Hans-George Maassen, former head of the Federal Office for the Protection of the Constitution, Germany's domestic security agency. (Photo by Sean Gallup/Getty Images)


Germany’s security service goes after its own ex-leader


Hans-Georg Maaßenn, the former head of Germany’s Federal Office for the Protection of the Constitution (BfV), is now in the sights of his own organisation.

German news outlet Bild reported that the German intelligence agency apparently has an “interest” in its ex-leader. The agency requested data about Maaßenn, who is also a Christian Democratic Union (CDU) politician.

Some say ongoing investigations into the Reich Citizens’ Movement, or  Reichsbürger, might have something to do with the agency’s move. Reichsbürger is a label for several anti-constitutional/revisionist groups and individuals in Germany.
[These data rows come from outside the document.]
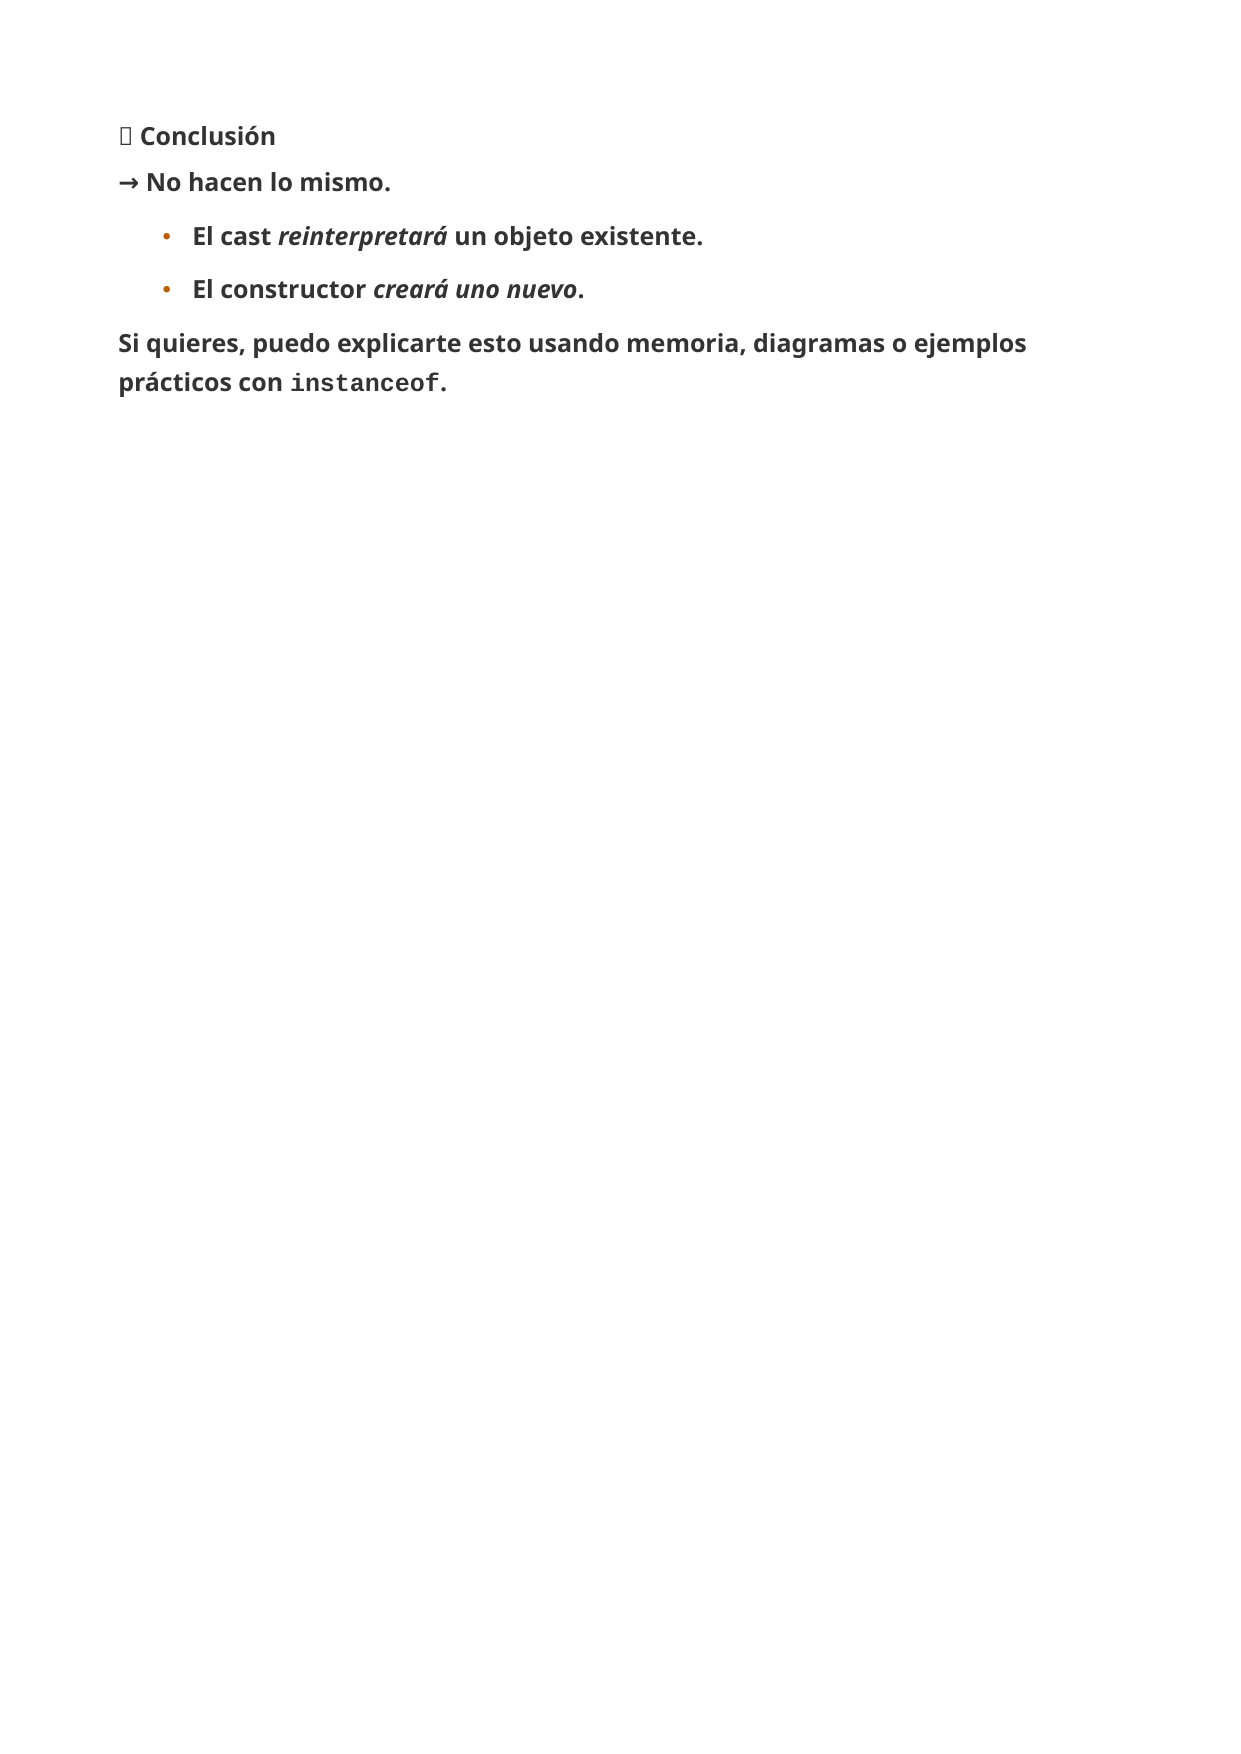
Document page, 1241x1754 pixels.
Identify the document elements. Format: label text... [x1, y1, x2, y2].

list El constructor creará uno nuevo. [162, 272, 1122, 306]
subtitle 🧠 Conclusión [118, 118, 1122, 152]
list El cast reinterpretará un objeto existente. [162, 218, 1122, 252]
text Si quieres, puedo explicarte esto usando memoria, diagramas o ejemplos prácticos con instanceof. [118, 326, 1122, 399]
text → No hacen lo mismo. [118, 165, 1122, 199]
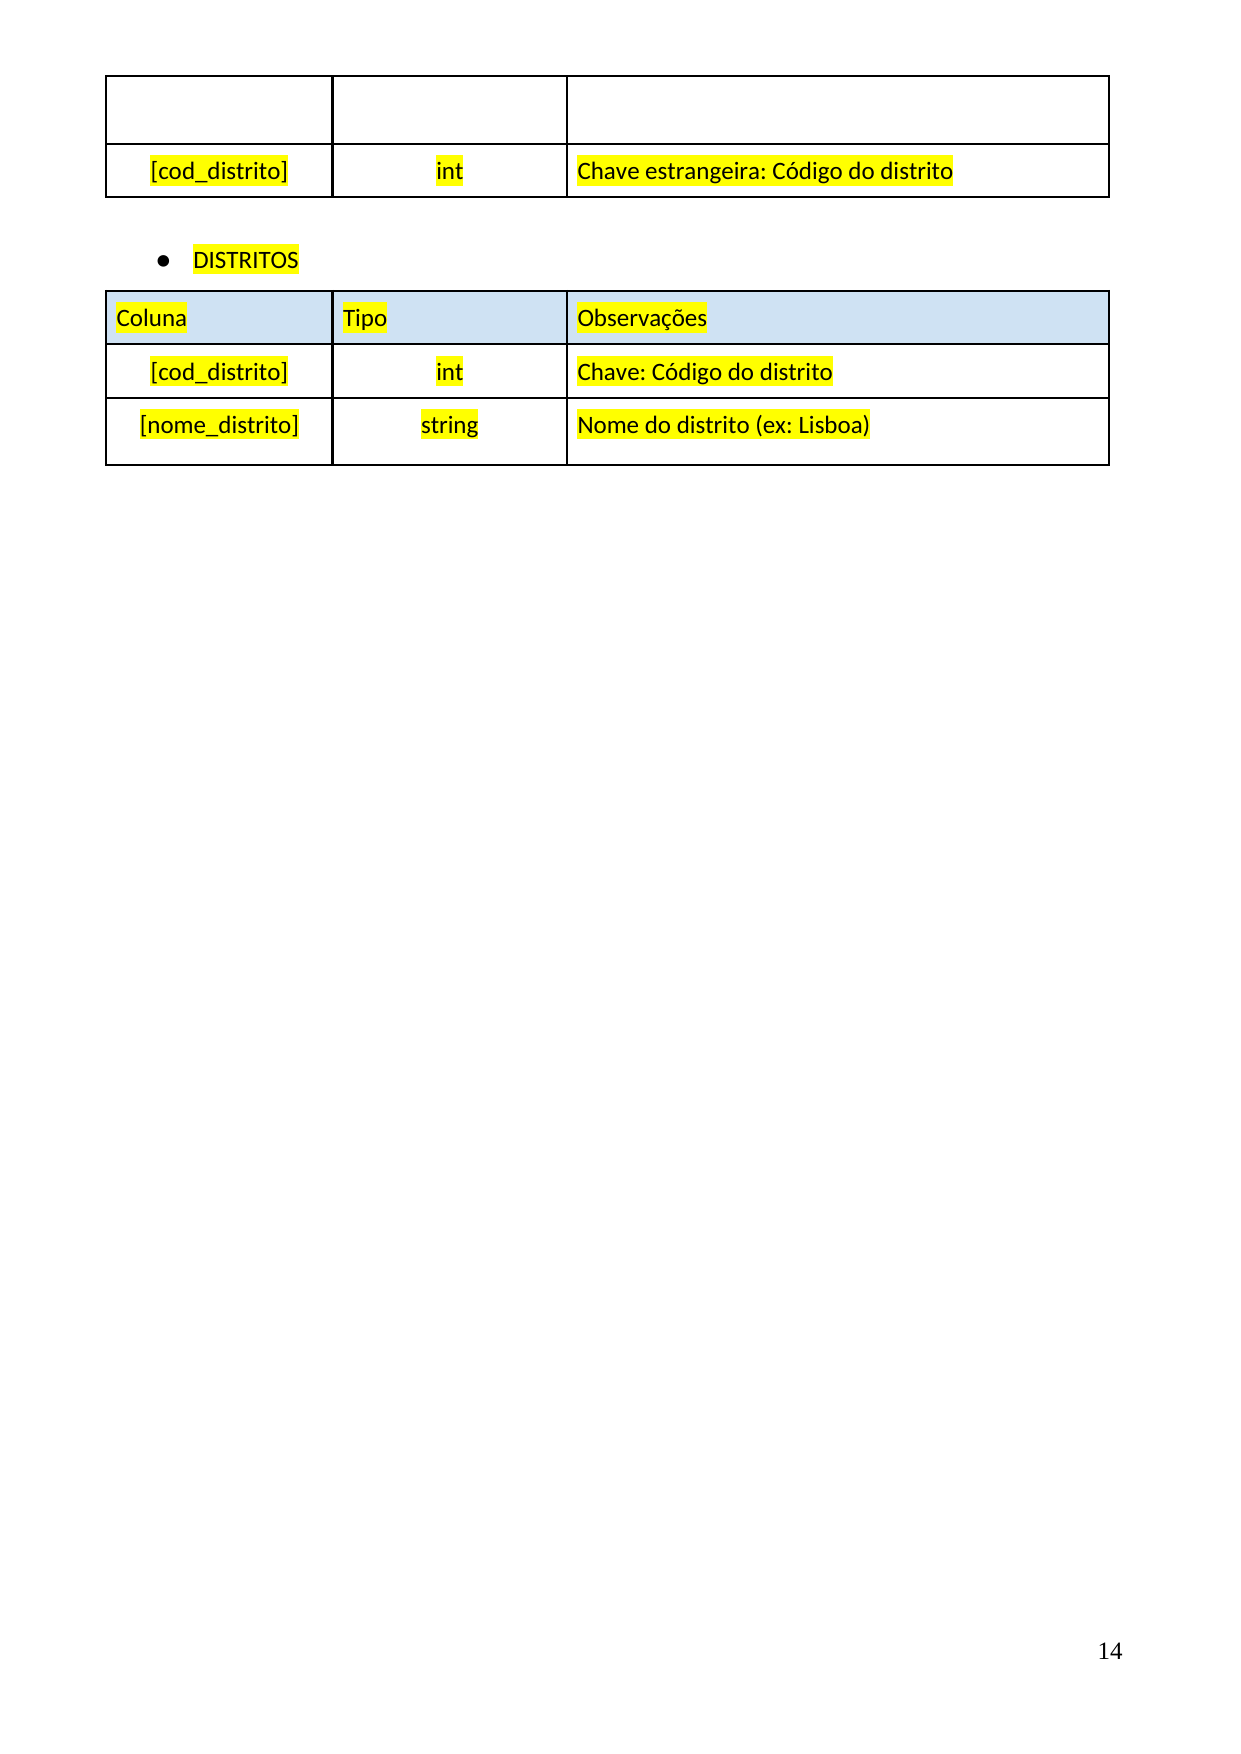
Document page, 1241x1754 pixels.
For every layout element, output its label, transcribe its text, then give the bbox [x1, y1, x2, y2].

table_cell [568, 77, 1108, 143]
table_header Tipo [334, 292, 566, 343]
table_cell int [334, 145, 566, 196]
table_cell Chave: Código do distrito [568, 345, 1108, 397]
table_cell [cod_distrito] [107, 145, 331, 196]
table_header Coluna [107, 292, 331, 343]
list DISTRITOS [156, 244, 1122, 274]
table_cell string [334, 399, 566, 464]
table_cell [334, 77, 566, 143]
table_cell Chave estrangeira: Código do distrito [568, 145, 1108, 196]
table_cell [cod_distrito] [107, 345, 331, 397]
table_cell Nome do distrito (ex: Lisboa) [568, 399, 1108, 464]
table_cell int [334, 345, 566, 397]
table_header Observações [568, 292, 1108, 343]
table_cell [nome_distrito] [107, 399, 331, 464]
table_cell [107, 77, 331, 143]
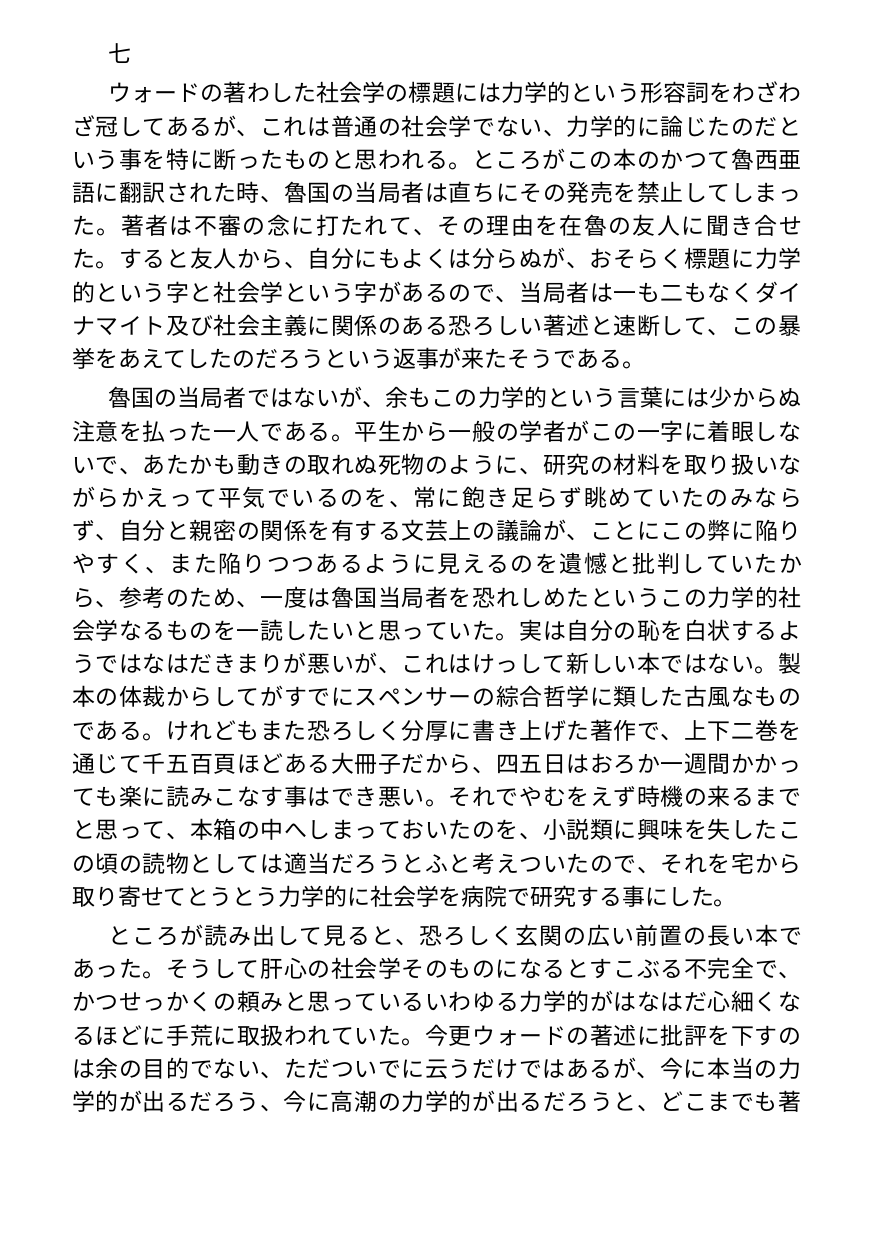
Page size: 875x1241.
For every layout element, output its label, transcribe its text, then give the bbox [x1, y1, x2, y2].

text 魯国の当局者ではないが、余もこの力学的という言葉には少からぬ注意を払った一人である。平生から一般の学者がこの一字に着眼しないで、あたかも動きの取れぬ死物のように、研究の材料を取り扱いながらかえって平気でいるのを、常に飽き足らず眺めていたのみならず、自分と親密の関係を有する文芸上の議論が、ことにこの弊に陥りやすく、また陥りつつあるように見えるのを遺憾と批判していたから、参考のため、一度は魯国当局者を恐れしめたというこの力学的社会学なるものを一読したいと思っていた。実は自分の恥を白状するようではなはだきまりが悪いが、これはけっして新しい本ではない。製本の体裁からしてがすでにスペンサーの綜合哲学に類した古風なものである。けれどもまた恐ろしく分厚に書き上げた著作で、上下二巻を通じて千五百頁ほどある大冊子だから、四五日はおろか一週間かかっても楽に読みこなす事はでき悪い。それでやむをえず時機の来るまでと思って、本箱の中へしまっておいたのを、小説類に興味を失したこの頃の読物としては適当だろうとふと考えついたので、それを宅から取り寄せてとうとう力学的に社会学を病院で研究する事にした。 [72, 380, 802, 912]
text 七 [72, 36, 802, 69]
text ところが読み出して見ると、恐ろしく玄関の広い前置の長い本であった。そうして肝心の社会学そのものになるとすこぶる不完全で、かつせっかくの頼みと思っているいわゆる力学的がはなはだ心細くなるほどに手荒に取扱われていた。今更ウォードの著述に批評を下すのは余の目的でない、ただついでに云うだけではあるが、今に本当の力学的が出るだろう、今に高潮の力学的が出るだろうと、どこまでも著 [72, 918, 802, 1117]
text ウォードの著わした社会学の標題には力学的という形容詞をわざわざ冠してあるが、これは普通の社会学でない、力学的に論じたのだという事を特に断ったものと思われる。ところがこの本のかつて魯西亜語に翻訳された時、魯国の当局者は直ちにその発売を禁止してしまった。著者は不審の念に打たれて、その理由を在魯の友人に聞き合せた。すると友人から、自分にもよくは分らぬが、おそらく標題に力学的という字と社会学という字があるので、当局者は一も二もなくダイナマイト及び社会主義に関係のある恐ろしい著述と速断して、この暴挙をあえてしたのだろうという返事が来たそうである。 [72, 75, 802, 374]
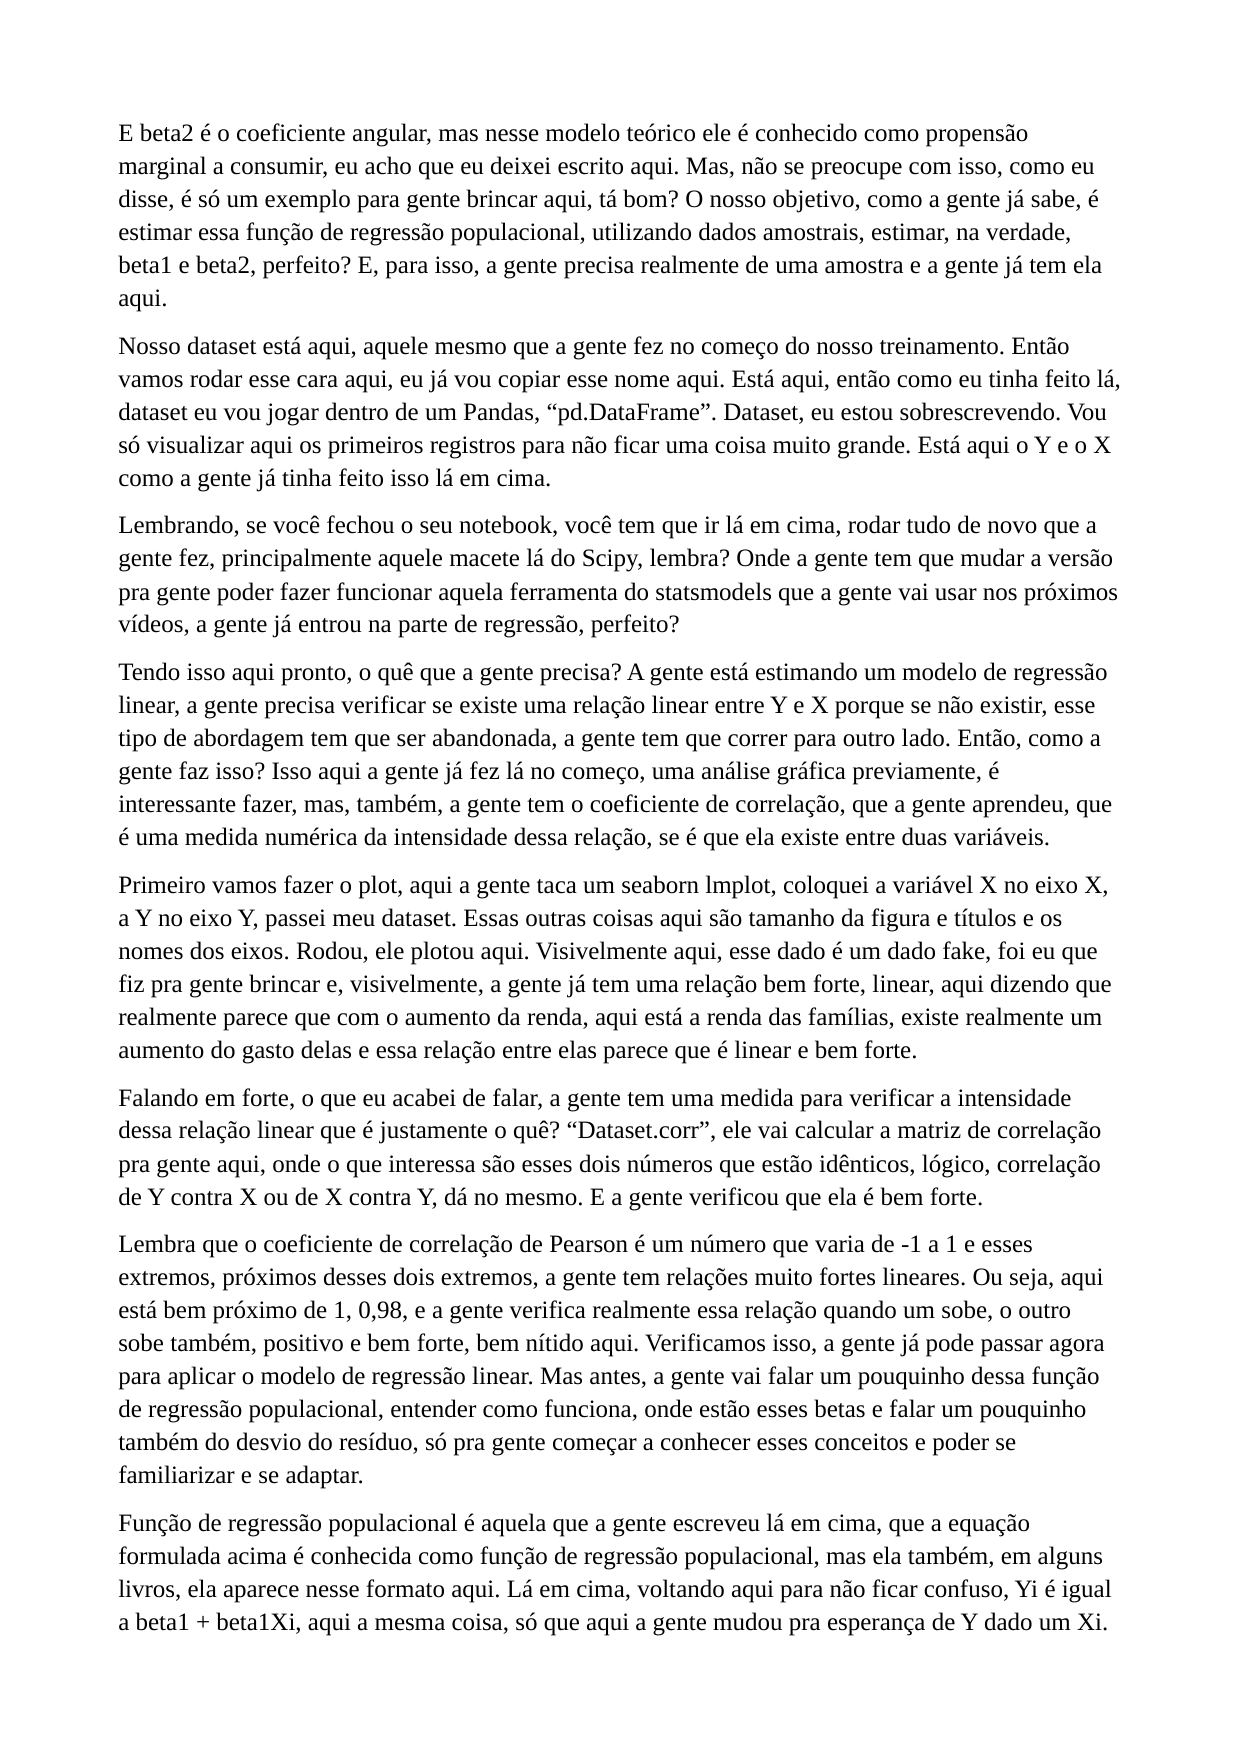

The BfV apparently requested information about Maaßen from the Federal Criminal Police Office (BKA).

“I have heard about the knowledge inquiry to the BKA,” Maaßen told Bild, adding that he was “outraged” by it and that he would “demand information about the data my former colleagues store about me”.

On Twitter, now X, he stated that “eavesdropping on a phone conversation between a witness in a criminal case and his lawyer is illegal”.

He also said that if the story was true then, “It is obvious that the Office for the Protection of the Constitution is no longer being used to protect the Constitution, but is being misused to protect the government and to fight and politically persecute critics of the government.”

A spokeswoman for the Federal Ministry of the Interior, responsible for the Protection of the Constitution office and BKA, reportedly did not deny the data enquiry concerning Maaßen. “We refrain from commenting on individual matters solely due to reasons of personal protection,” she told the newspaper.

It’s reported that BKA investigators had monitored conversations of a Frankfurt-based entrepreneur who was expected to serve as a witness in the trial centred around Heinrich XIII, Prince of Reuss, and his associated group. Following a search of his residence, the entrepreneur allegedly contacted Maaßen via telephone.

On December 7, 2022, the Federal Prosecutor’s Office apprehended 25 suspects including Prince Reuss in raids across Germany, Austria and Italy. They are accused of being part of a terrorist organisation and plotting a violent overthrow of government. Allegedly, Prince Reuss was seen as the ringleader of the Reichsbürger, who are said to refute the legitimacy of the Federal Republic of Germany.

The main suspects have been in custody for more than eight months on charges of being members of a terrorist organisation. They are accused of planning a coup. A formal indictment has not yet been filed.

Maaßen has been at the centre of controversy before. He denied Germans hunted down “foreign-looking” people in the 2018 Chemnitz protests, going against the official narrative, and later criticised what he said was the previous government’s “naive”, and “left-wing” security and migration policies. Socialists and Greens have been highly critical of him ever since. The rioting in the city of Chemnitz broke out after word spread that an Iraqi and a Syrian asylum seeker were suspected in a knife attack that killed a German man.

Maaßen also warned against left-wing and far-left activists, who think “all means are justified” in the fight against the Right. He further claimed that the phrase “conspiracy theorist” had been “invented and used by certain foreign intelligence agencies to discredit political opponents”.

When he made statements about “anti-white racism”, the CDU started a procedure to oust him from the party but that ultimately failed.